Huge Wildfire in Canada Causes Mass Evacuation of Entire City

Canada Alberta Wildfire
Students from Fort McMurray Composite High School are released early as a wildfire burns nearby in Fort McMurray, Alberta May 3, 2016. Courtesy Kangeun Lee/Handout via Reuters

Canadian authorities ordered the evacuation of an entire Canadian city on Tuesday because of a huge wildfire that has spread across more than 7,000 acres.

The evacuation of the city of Fort McMurray, consisting of more than 60,000 people, is the largest such operation in the history of the Canadian province of Alberta.

The mass evacuation caused gridlock on highways leading out of the city. Nine air tankers and 100 firefighters are attempting to extinguish the fire.
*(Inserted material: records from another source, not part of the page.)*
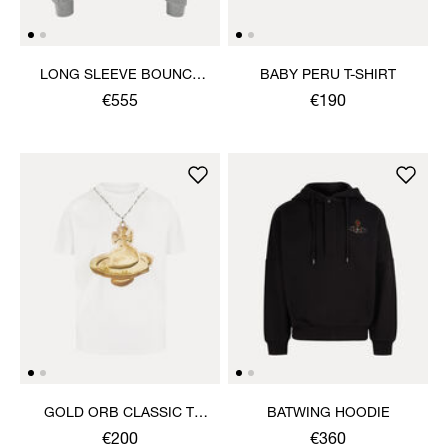
LONG SLEEVE BOUNCE
BABY PERU T-SHIRT
TOP
€555
€190
GOLD ORB CLASSIC T-
BATWING HOODIE
SHIRT
€200
€360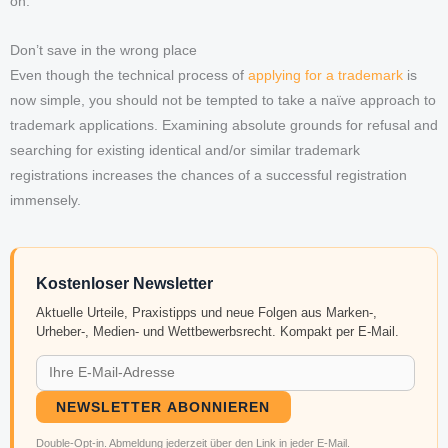
on.
Don’t save in the wrong place
Even though the technical process of
applying for a trademark
is
now simple, you should not be tempted to take a naïve approach to
trademark applications. Examining absolute grounds for refusal and
searching for existing identical and/or similar trademark
registrations increases the chances of a successful registration
immensely.
Kostenloser Newsletter
Aktuelle Urteile, Praxistipps und neue Folgen aus Marken-,
Urheber-, Medien- und Wettbewerbsrecht. Kompakt per E-Mail.
NEWSLETTER ABONNIEREN
Double-Opt-in. Abmeldung jederzeit über den Link in jeder E-Mail.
No deaths or injuries have been reported in the wildfire.

The city is situated some 270 miles northeast of provincial capital Edmonton and the evacuation was ordered by the Regional Municipality of Wood Buffalo in Alberta late Tuesday.
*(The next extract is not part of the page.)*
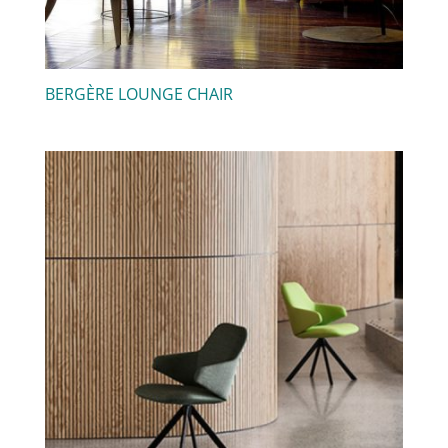
BERGÈRE LOUNGE CHAIR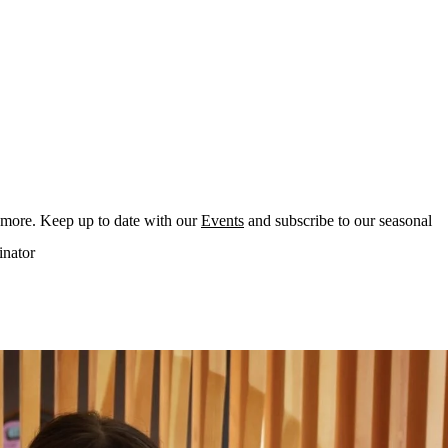
 more. Keep up to date with our
Events
and subscribe to our seasonal
inator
Authorities have provided no estimates on the number of homes or businesses lost in the wildfire so far but fire chief Darby Allen said that an entire neighborhood of the city, Beacon Hill, "appears to have been lost," Canada's CBC News reported.

He added that weather conditions had caused the fire, with high winds, high temperatures and low humidity and that "the worst of the fire is not over" as these conditions are to continue on Wednesday.

"Homes are on fire as we speak. We have fire burning within the city," he told reporters. "We've had a devastating day."

Alberta's Premier Rachel Notley said at a press conference on Tuesday: "I know that it's a very scary time. I know it's a very, very stressful time for people to have to leave their homes under these conditions."

Social media users from the surrounding area shared images of the wildfire and their surroundings as they attempted to leave the city, showing an inferno engulfing forest areas by the roadside.